Core Concepts
Bayesian Adaptive Moment Regularization (BAdam) is a novel continual learning method that unifies desirable properties of the Adam optimizer and Bayesian Gradient Descent, yielding a fast-converging approach that effectively mitigates catastrophic forgetting without relying on task labels.
Abstract
The paper introduces Bayesian Adaptive Moment Regularization (BAdam), a novel continual learning method that combines the closed-form update rule of Bayesian Gradient Descent (BGD) with the adaptive per-parameter learning rates of the Adam optimizer.
The key insights are:
BAdam's update rule for the mean parameter (μ) is derived from Adam, which leads to faster convergence and less plasticity compared to BGD. This helps protect previously learned knowledge when learning new tasks.
The variance of each parameter (σ) is minimized when μ is at an optimal value. Since the plasticity of a parameter is controlled by σ, better optimization of μ leads to lower update rates for those parameters, reducing catastrophic forgetting.
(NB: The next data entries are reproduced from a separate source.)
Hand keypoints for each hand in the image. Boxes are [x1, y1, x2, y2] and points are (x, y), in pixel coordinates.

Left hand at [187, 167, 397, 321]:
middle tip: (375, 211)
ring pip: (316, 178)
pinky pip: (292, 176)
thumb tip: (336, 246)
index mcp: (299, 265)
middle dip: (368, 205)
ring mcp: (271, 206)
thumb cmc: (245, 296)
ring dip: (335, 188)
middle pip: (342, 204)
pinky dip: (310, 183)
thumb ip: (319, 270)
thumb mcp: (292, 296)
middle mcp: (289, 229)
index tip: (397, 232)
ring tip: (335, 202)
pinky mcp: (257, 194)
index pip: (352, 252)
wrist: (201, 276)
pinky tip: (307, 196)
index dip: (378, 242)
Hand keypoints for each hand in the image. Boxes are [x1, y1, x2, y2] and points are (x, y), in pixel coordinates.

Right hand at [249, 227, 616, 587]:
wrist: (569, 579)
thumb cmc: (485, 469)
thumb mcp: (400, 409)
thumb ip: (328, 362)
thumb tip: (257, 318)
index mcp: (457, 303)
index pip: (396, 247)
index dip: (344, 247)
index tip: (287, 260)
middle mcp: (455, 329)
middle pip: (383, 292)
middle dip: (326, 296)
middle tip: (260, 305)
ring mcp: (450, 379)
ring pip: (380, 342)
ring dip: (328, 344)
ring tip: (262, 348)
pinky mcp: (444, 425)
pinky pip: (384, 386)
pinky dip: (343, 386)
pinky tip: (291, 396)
The authors evaluate BAdam on standard continual learning benchmarks like Split MNIST and Split FashionMNIST, as well as a novel "graduated" formulation that features gradually changing task boundaries, single-epoch training, and no task labels - conditions more reflective of real-world continual learning scenarios.
Results show that BAdam achieves state-of-the-art performance for prior-based continual learning methods on the standard benchmarks, more than doubling the accuracy of previous approaches. On the more challenging graduated experiments, BAdam also outperforms all other methods, demonstrating its robustness to the additional constraints.
The authors conclude that BAdam takes important steps towards solving challenging class-incremental continual learning problems using prior-based methods, paving the way for future work in this direction.
Stats
The paper does not contain any key metrics or figures to extract.
Quotes
The paper does not contain any striking quotes to extract.